- [Document passage]
----

In order to be sure that you’ve produced an open result, should the activities of the process happen in secret?  What assurance would that give you in the result?  If the process is completely without merit - then what difference is it how (or if) someone might get the result?

Encrypting the process of getting the result is only working on the very last piece of the issue - isn’t it?  What use would that be without doing the other work to make the process trustable and robust?

HTTPS conveys to me that I have some level of trust in that I am communicating with the service I intended.  (I’m ignoring, completely that not all CA’s are equal and that DNS might completely lie to me along the way.)  That, for me at least, doesn’t necessarily create trust in the “product” of the service.

I buy crappy stuff from Amazon all the time, I’m just attempting to achieve that (1) it’s a little difficult to steal my credit card # (2) Amazon is forced to comply with PCI by the credit card processing companies.  The thing I order from Amazon may still be a total piece of junk.

----

- [Dataset extract]

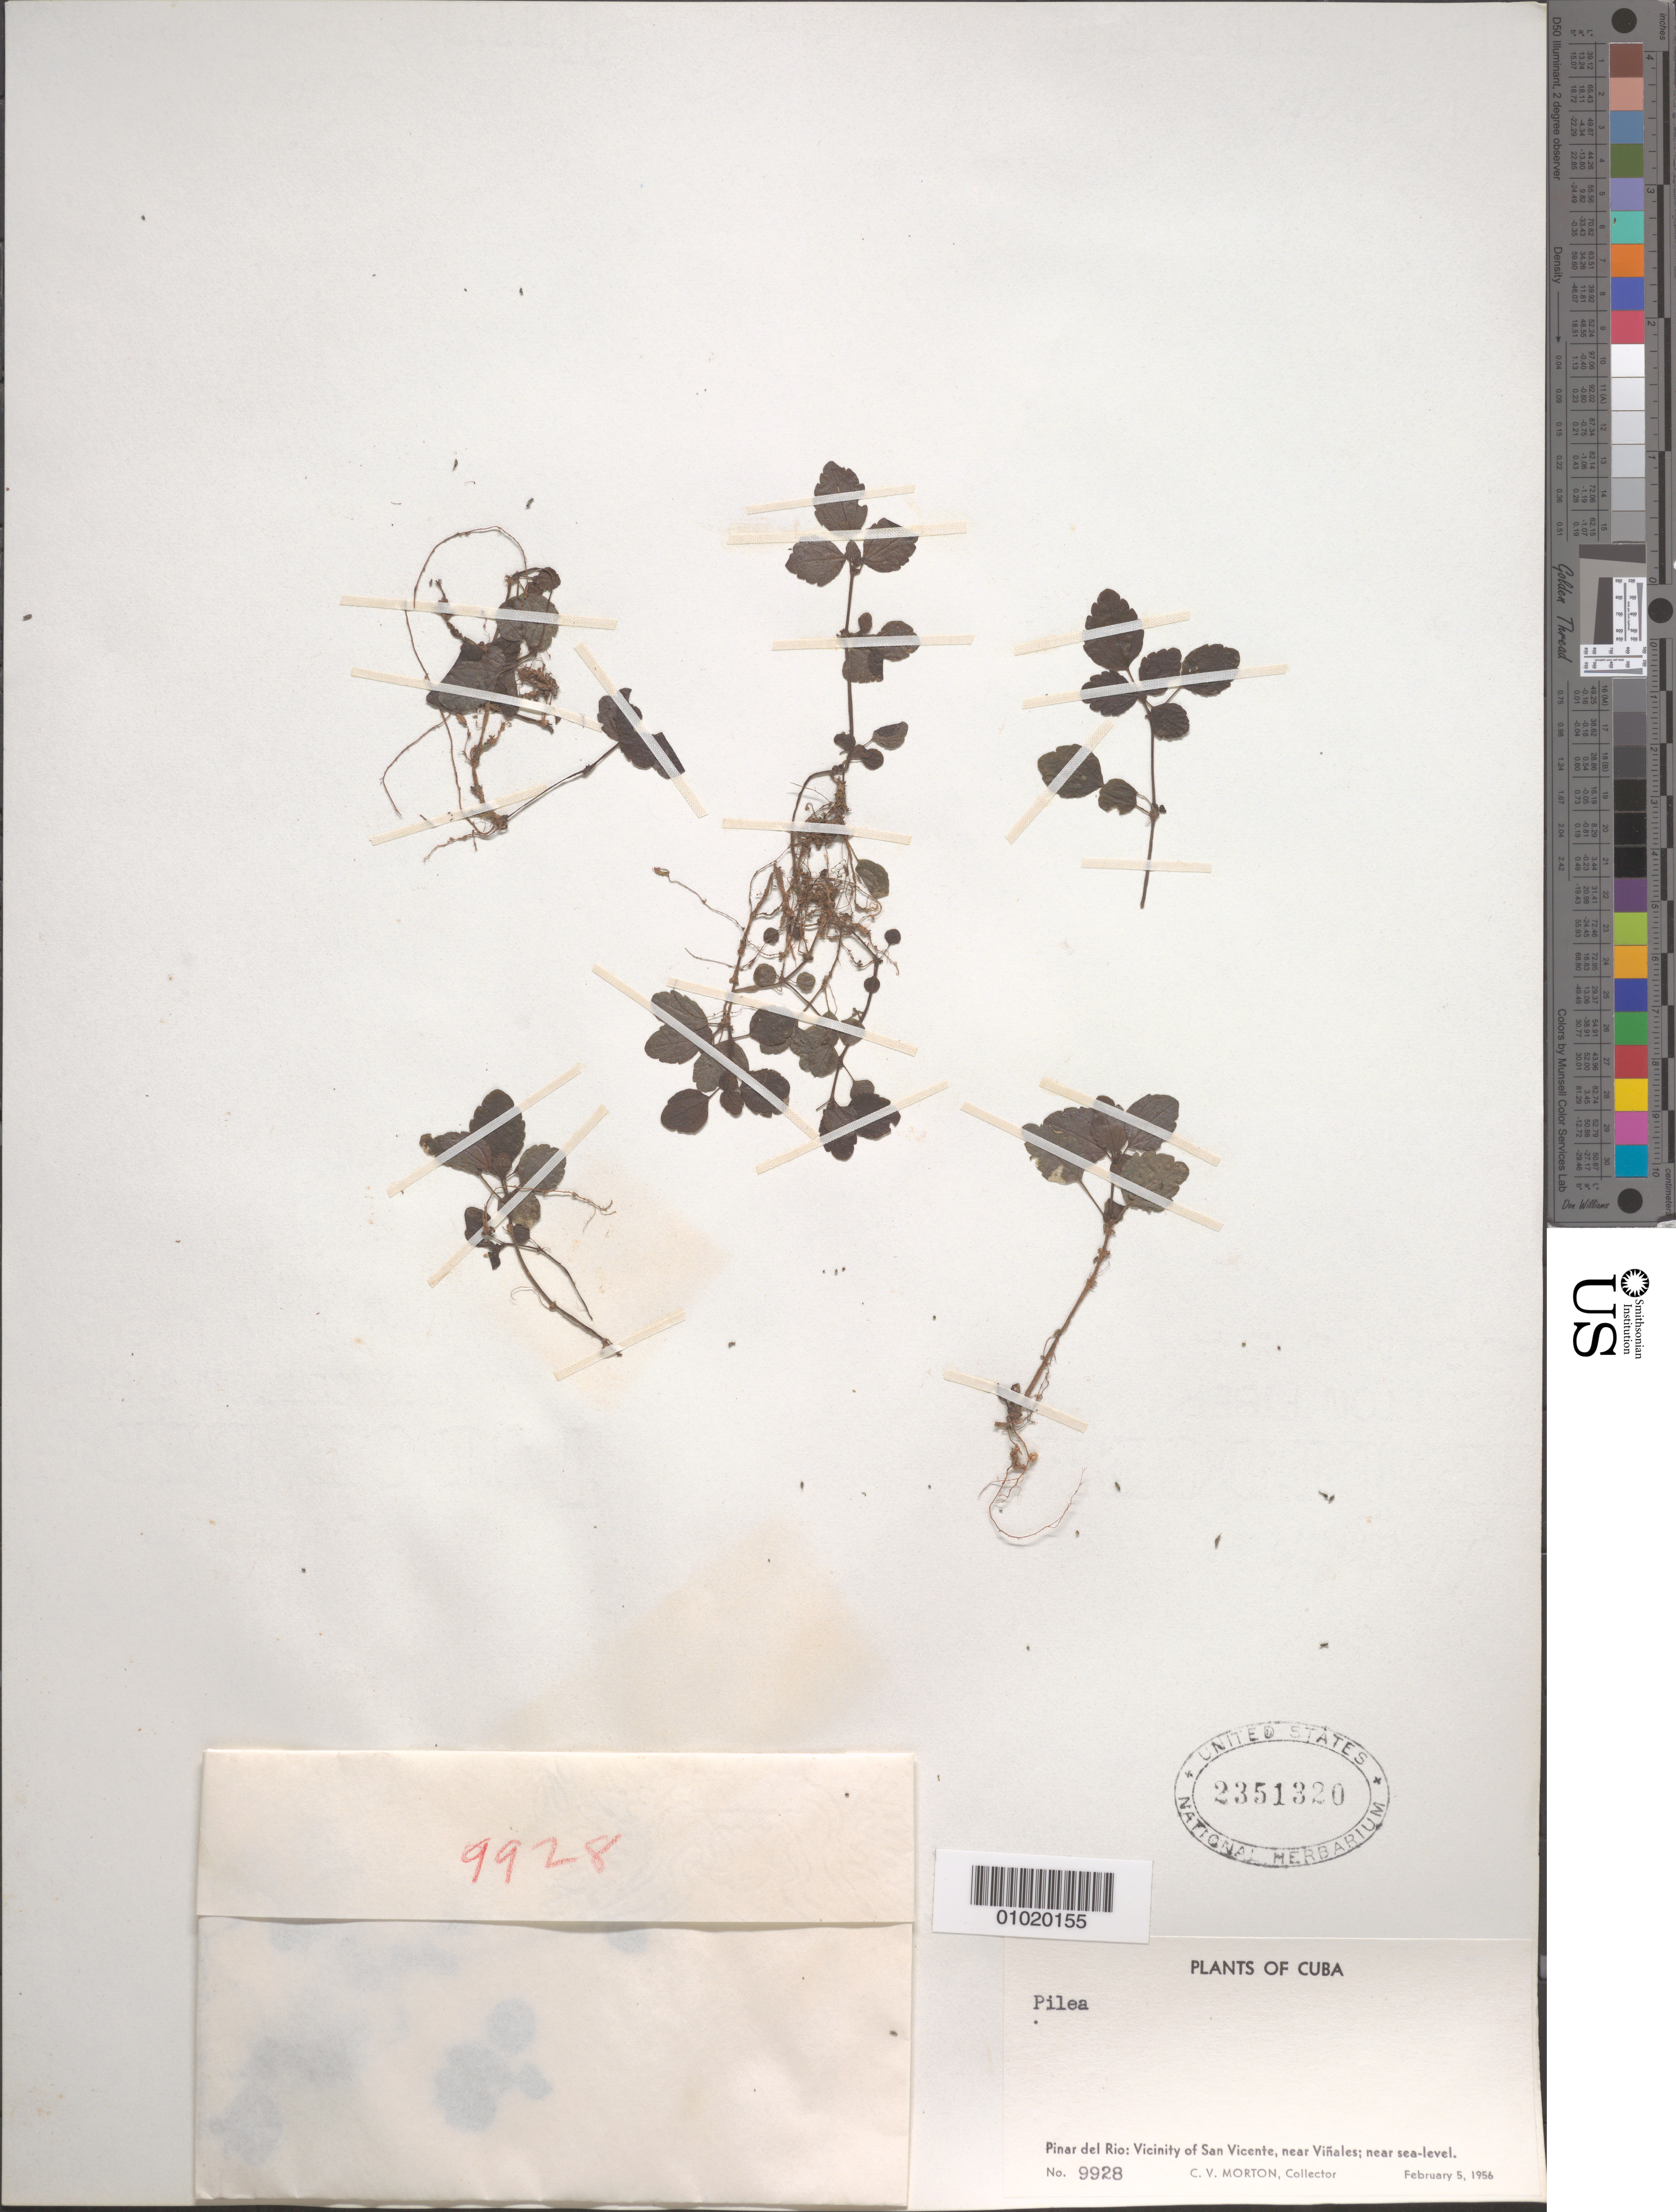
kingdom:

----

- [The request]
Extend the passage on whether HTTPS makes a service's results trustworthy, picking up right after its final sentence.

- [The result]
HTTPS protects a user (presumably) from someone knowing which standard that downloaded or which mailing list archive they might have read.  If there is pervasive passive monitoring, it doesn’t protect them from being recognized as having gone to IETF.  And if you really have enough passive monitoring - determining which standard gets downloaded might be possible too, watch for the traffic spike, and check the size.  (It’s really easy for those reading NFS :) .)  Because the passive monitor can get all the standards too, and know their size just as well.


--
Chris Inacio
inacio@xxxxxxxx



On Nov 7, 2013, at 9:33 AM, Noel Chiappa <jnc@xxxxxxxxxxxxxxxxxxx> wrote:

>> From: Chris Inacio <inacio@xxxxxxxx>
> 
>> To that effect, if we're really serious about this stuff, shouldn't
>> we want all email on the lists signed as well?
> 
> ?? That would provide authentication. I thought the issue on the table was
> privacy?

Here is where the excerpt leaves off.